10. Conditions Precedent to Buyer’s Obligations. All obligations of Buyer to consummate the transactions intended hereunder are subject, at the option of Buyer, to the fulfillment of each of the following conditions at or prior to each Closing:

 

10.1 Truth of Representations. All representations and warranties of Sellers contained herein or in any document delivered pursuant hereto shall be true and correct in all respects as of each Closing Date.

 

10.2 Covenants. All covenants, agreements and obligations required by the terms of this Agreement to be performed by Sellers at or before each Closing shall have been duly and properly performed in all respects.

 

10.3 Consents. Sellers shall have obtained and delivered to Buyer written consents to the transfer or assignment to Buyer of the Acquired Assets, where the consent of any other party to any such contract may, in the opinion of Buyer’s counsel, be required for such assignment or transfer. Sellers shall provide landlord’s written consent for any assignment and assumption of leases, in a form satisfactory to Buyer.

 

10.4 Title. Sellers shall have delivered to Buyer at each Closing all documents, certificates and agreements necessary to transfer to Buyer good and marketable title to the Acquired Assets, free and clear of any and all liens thereon.

## Instructions
- A) What are the headings of the numbered subsections in the contract excerpt?
- B) Answer these questions from the contract excerpt:
(i) Whose counsel judges whether a party's consent may be required for an assignment or transfer?
(ii) Title to the Acquired Assets must be free and clear of what?
(iii) At whose option are Buyer's obligations subject to the listed conditions?
- C) Does each statement agree with the contract excerpt? Answer yes or no and quote the words that decide it.
(i) Sellers' representations and warranties need to be true only in material respects.
(ii) Sellers must provide the landlord's written consent for any assignment and assumption of leases.
(iii) The conditions need to be fulfilled only at the first Closing.
The CAD text data that follows plays no part in these tasks.

Stored data:

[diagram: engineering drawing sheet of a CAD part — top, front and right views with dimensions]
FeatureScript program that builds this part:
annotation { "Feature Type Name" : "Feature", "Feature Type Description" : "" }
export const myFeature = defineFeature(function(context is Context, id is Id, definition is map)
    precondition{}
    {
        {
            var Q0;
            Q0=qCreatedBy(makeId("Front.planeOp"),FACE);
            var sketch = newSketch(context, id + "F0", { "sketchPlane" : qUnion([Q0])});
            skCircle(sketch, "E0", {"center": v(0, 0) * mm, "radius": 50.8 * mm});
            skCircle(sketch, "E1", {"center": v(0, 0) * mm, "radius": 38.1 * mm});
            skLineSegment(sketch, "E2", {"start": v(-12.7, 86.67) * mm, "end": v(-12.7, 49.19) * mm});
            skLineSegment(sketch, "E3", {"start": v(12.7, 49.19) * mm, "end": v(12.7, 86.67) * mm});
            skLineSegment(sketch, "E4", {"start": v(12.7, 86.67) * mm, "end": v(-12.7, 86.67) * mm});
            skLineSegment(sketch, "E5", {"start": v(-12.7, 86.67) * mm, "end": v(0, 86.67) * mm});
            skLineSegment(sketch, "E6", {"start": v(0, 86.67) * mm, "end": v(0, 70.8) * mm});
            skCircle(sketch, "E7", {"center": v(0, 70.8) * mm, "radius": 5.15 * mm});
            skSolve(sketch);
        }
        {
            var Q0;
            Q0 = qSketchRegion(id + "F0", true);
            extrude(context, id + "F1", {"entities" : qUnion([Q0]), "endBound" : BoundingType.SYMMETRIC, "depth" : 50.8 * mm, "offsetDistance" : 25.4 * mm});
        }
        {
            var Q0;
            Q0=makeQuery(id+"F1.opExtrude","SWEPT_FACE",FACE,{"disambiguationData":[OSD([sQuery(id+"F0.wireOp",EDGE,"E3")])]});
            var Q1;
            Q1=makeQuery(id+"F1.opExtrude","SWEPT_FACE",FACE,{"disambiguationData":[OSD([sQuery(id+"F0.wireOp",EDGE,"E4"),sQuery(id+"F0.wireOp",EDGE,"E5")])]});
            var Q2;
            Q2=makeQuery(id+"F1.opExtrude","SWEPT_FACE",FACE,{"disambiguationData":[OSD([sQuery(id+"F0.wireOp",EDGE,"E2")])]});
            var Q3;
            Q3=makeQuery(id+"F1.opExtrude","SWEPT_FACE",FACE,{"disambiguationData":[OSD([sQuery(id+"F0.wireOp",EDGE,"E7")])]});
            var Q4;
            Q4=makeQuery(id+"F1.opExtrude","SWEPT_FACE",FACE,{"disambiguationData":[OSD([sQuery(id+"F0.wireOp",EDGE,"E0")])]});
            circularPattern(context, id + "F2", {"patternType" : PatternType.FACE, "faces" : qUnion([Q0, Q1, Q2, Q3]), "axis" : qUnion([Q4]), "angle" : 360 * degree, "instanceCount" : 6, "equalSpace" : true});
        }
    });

## Task-by-task outputs
- A) Truth of Representations, Covenants, Consents, Title

- B)
(i) Buyer's counsel
(ii) Any and all liens
(iii) Buyer's

- C)
(i) No: "shall be true and correct in all respects as of each Closing Date"
(ii) Yes: "Sellers shall provide landlord’s written consent for any assignment and assumption of leases"
(iii) No: "at or prior to each Closing"